─── Extract provided ───
Centerbridge Partners is exploring a sale of its minority stake in Suntex Marinas, a portfolio valued at roughly $4 billion across 90-plus marinas. KSL Capital Partners has hired advisers to sell Southern Marinas at an estimated $1 billion. And CVC Capital Partners is working with Goldman Sachs to sell Mediterranean operator D-Marin for approximately EUR 1 billion — around $1.2 billion — at a reported 15x EBITDA multiple. These are not distressed sellers. These are sponsors crystallizing gains at what appear to be historically high valuations, and they’re all doing it at the same time.

The question isn’t whether these sales will close. It’s what the clustering tells us about where the marina asset class sits in its maturation cycle — and who ends up holding the risk on the other side.

Two Explanations, Same Structural Outcome

There are two credible reads on why this is happening now, and the interesting thing is they both lead to the same place.

The first is fund lifecycle pressure. Centerbridge acquired its Suntex stake roughly nine years ago — well past the typical PE hold period. KSL’s Southern Marinas position is similarly mature. These aren’t market-timing calls. They’re funds approaching or past their intended exit windows, and the current environment gives them a path to realize gains that wasn’t available 18 months ago.

The second is peak-cycle pricing conviction. Blackstone’s $5.6 billion acquisition of Safe Harbor Marinas validated marina assets at institutional scale and established a pricing benchmark that every subsequent deal has referenced. CVC’s D-Marin sale at 15x EBITDA sits comfortably within the range that Blackstone’s Safe Harbor deal established. When three sponsors independently conclude that current multiples are attractive enough to exit, that’s a data point about where the market thinks pricing sits relative to its long-run trajectory.

We don’t need to pick one explanation over the other. Both are probably operating simultaneously, and the structural implications are the same regardless of which driver dominates: institutional capital is moving from holding to exiting, and the buyer base absorbing these assets is changing in ways that matter.

The exit window itself is worth understanding. PE exit activity across asset classes has been reopening after a prolonged period of constrained deal flow. Sponsors that were waiting for pricing to recover — or for buyer appetite to return — are finding both conditions met simultaneously in marinas. The Blackstone Safe Harbor deal didn’t just validate marina pricing. It created a comparable transaction that every subsequent adviser and buyer uses as an anchor. That’s how asset class pricing benchmarks get established, and it’s exactly what happened in self-storage when the first wave of REIT acquisitions set the cap rate floor.
─── Extracted material ───
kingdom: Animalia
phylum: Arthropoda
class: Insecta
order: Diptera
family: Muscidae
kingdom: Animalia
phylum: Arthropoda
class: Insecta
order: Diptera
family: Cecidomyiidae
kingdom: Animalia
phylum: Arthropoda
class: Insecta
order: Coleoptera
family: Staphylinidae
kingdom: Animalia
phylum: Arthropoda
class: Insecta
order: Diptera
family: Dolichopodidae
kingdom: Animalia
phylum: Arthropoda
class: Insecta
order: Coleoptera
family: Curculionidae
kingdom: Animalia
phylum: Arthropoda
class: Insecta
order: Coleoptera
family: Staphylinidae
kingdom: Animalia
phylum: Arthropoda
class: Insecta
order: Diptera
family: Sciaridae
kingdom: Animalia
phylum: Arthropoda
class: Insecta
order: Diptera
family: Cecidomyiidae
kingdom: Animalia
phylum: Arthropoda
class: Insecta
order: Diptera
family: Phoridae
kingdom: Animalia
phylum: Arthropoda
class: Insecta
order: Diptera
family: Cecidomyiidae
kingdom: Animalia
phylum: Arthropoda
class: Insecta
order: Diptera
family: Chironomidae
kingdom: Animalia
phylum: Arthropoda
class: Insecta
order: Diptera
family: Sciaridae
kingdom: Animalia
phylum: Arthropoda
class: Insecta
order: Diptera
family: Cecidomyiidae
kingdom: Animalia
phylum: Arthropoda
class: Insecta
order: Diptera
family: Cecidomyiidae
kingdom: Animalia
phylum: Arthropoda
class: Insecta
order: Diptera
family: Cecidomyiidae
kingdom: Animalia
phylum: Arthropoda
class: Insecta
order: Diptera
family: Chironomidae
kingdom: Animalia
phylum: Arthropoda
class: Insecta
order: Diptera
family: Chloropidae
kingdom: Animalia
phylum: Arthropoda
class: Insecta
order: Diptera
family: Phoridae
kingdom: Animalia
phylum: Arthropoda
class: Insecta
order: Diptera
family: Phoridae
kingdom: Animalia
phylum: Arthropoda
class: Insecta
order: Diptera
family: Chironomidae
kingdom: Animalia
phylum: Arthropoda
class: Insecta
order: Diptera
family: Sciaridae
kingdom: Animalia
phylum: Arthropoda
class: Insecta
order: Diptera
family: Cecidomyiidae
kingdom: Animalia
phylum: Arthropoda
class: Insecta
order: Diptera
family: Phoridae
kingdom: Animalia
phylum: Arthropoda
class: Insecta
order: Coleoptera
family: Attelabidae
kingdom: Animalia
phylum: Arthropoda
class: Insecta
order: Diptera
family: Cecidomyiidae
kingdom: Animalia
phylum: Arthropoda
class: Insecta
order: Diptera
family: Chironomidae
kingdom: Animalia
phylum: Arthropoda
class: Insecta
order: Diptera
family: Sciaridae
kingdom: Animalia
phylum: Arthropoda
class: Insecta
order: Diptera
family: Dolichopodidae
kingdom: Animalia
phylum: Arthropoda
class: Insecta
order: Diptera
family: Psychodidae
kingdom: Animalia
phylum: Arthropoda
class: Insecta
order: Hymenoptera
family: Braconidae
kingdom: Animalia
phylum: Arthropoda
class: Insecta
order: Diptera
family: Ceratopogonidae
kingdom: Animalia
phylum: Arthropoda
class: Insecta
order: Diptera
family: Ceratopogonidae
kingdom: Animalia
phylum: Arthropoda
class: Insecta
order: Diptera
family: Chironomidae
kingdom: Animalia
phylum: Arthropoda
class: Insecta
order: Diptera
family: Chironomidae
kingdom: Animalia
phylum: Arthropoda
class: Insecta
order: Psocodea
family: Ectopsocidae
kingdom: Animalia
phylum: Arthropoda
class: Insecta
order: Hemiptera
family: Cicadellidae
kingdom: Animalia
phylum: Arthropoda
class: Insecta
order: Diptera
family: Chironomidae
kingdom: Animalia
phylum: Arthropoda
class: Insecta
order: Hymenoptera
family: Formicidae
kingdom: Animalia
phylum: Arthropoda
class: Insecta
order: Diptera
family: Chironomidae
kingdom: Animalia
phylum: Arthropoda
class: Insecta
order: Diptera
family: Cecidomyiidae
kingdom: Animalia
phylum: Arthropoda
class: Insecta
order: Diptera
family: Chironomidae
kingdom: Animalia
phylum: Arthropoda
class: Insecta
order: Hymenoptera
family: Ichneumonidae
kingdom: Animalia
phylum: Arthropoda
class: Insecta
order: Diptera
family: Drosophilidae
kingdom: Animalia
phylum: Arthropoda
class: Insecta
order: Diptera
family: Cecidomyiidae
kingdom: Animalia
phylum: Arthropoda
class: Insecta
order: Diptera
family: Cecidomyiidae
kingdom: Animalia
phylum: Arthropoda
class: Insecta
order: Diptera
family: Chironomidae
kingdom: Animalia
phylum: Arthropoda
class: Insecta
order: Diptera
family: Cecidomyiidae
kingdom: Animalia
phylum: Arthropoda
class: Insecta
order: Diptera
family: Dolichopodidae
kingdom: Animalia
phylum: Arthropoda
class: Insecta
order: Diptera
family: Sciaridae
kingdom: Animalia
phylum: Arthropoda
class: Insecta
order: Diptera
───
Objective
Answer these questions from the text on private equity marina sales.
1. At what EBITDA multiple was CVC's sale of D-Marin reported?
2. About how long ago did Centerbridge acquire its stake in Suntex?
3. How much did Blackstone pay for Safe Harbor Marinas?
The records have no connection to the text.

Answer for this exercise
1. 15x EBITDA
2. Roughly nine years ago
3. $5.6 billion